Please filter the data below down to the lines holding the string "management".

Start of Block

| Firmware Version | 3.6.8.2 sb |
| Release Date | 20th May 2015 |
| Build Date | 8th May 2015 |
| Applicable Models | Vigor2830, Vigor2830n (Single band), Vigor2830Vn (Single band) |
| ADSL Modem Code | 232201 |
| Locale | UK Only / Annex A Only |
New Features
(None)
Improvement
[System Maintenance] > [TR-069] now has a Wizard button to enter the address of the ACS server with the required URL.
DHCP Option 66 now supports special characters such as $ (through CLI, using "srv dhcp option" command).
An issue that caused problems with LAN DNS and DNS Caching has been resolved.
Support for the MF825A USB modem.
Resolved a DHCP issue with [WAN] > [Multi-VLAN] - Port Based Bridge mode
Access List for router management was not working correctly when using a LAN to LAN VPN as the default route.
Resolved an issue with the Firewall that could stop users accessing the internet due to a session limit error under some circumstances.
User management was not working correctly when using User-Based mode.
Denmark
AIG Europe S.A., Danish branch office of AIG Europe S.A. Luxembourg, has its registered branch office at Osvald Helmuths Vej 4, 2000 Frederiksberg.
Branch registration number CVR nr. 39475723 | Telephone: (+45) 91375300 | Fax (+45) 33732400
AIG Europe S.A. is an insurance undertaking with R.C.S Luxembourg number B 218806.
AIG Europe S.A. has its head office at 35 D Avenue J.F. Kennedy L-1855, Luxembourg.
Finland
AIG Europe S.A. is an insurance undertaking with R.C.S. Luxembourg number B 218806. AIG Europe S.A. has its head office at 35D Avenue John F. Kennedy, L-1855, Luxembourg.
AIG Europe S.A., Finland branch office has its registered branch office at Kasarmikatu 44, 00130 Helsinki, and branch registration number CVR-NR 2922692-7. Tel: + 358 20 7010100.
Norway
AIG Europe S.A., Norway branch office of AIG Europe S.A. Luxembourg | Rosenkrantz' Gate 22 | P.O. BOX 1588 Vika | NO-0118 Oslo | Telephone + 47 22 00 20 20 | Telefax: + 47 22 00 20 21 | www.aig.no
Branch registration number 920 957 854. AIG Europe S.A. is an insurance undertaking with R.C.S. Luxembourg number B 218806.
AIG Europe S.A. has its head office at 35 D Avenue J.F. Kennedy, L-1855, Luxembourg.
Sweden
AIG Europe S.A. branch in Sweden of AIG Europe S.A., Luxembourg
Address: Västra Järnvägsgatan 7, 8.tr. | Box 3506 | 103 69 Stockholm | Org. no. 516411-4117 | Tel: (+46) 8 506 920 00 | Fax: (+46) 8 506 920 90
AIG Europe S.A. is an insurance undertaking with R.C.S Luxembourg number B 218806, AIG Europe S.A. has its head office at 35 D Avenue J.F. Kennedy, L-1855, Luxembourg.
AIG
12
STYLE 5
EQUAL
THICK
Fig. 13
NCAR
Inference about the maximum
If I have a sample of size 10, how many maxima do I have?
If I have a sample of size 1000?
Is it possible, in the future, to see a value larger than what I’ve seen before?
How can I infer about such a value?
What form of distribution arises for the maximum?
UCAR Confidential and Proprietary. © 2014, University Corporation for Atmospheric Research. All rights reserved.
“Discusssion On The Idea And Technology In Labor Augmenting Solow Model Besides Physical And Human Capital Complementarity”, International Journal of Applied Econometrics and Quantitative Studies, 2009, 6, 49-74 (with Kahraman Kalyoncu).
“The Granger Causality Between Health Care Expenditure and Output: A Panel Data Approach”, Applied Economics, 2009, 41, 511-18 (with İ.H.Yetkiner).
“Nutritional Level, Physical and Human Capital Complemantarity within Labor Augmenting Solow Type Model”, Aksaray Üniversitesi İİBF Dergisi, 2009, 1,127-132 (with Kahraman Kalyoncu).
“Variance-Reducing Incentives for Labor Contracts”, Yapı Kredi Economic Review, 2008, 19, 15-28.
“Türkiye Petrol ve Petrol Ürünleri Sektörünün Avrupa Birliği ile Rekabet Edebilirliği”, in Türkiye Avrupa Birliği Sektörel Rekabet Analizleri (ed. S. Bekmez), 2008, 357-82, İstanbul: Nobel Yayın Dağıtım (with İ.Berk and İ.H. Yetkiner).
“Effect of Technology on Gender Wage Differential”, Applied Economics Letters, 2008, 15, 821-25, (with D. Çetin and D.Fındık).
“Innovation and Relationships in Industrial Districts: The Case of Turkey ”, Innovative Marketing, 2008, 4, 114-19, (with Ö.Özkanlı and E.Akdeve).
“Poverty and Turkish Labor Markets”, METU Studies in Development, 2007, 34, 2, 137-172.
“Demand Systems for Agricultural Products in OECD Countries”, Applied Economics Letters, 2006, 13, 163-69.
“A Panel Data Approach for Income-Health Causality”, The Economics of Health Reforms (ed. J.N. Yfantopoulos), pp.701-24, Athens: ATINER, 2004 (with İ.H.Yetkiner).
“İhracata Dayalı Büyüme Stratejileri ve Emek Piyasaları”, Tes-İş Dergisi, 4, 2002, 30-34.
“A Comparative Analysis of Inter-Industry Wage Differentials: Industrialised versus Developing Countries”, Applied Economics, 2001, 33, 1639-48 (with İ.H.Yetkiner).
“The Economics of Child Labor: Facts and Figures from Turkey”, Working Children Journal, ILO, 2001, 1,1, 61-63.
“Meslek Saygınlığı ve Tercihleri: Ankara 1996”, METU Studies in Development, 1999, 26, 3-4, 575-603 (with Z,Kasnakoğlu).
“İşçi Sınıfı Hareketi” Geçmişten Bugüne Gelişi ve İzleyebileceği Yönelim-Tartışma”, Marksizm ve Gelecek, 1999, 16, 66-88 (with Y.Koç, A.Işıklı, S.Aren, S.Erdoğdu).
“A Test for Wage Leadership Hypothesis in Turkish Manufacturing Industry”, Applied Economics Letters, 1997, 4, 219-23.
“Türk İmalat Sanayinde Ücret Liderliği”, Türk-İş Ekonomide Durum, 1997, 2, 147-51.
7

End of Block

§ Solution for this problem:
Access List for router management was not working correctly when using a LAN to LAN VPN as the default route.
User management was not working correctly when using User-Based mode.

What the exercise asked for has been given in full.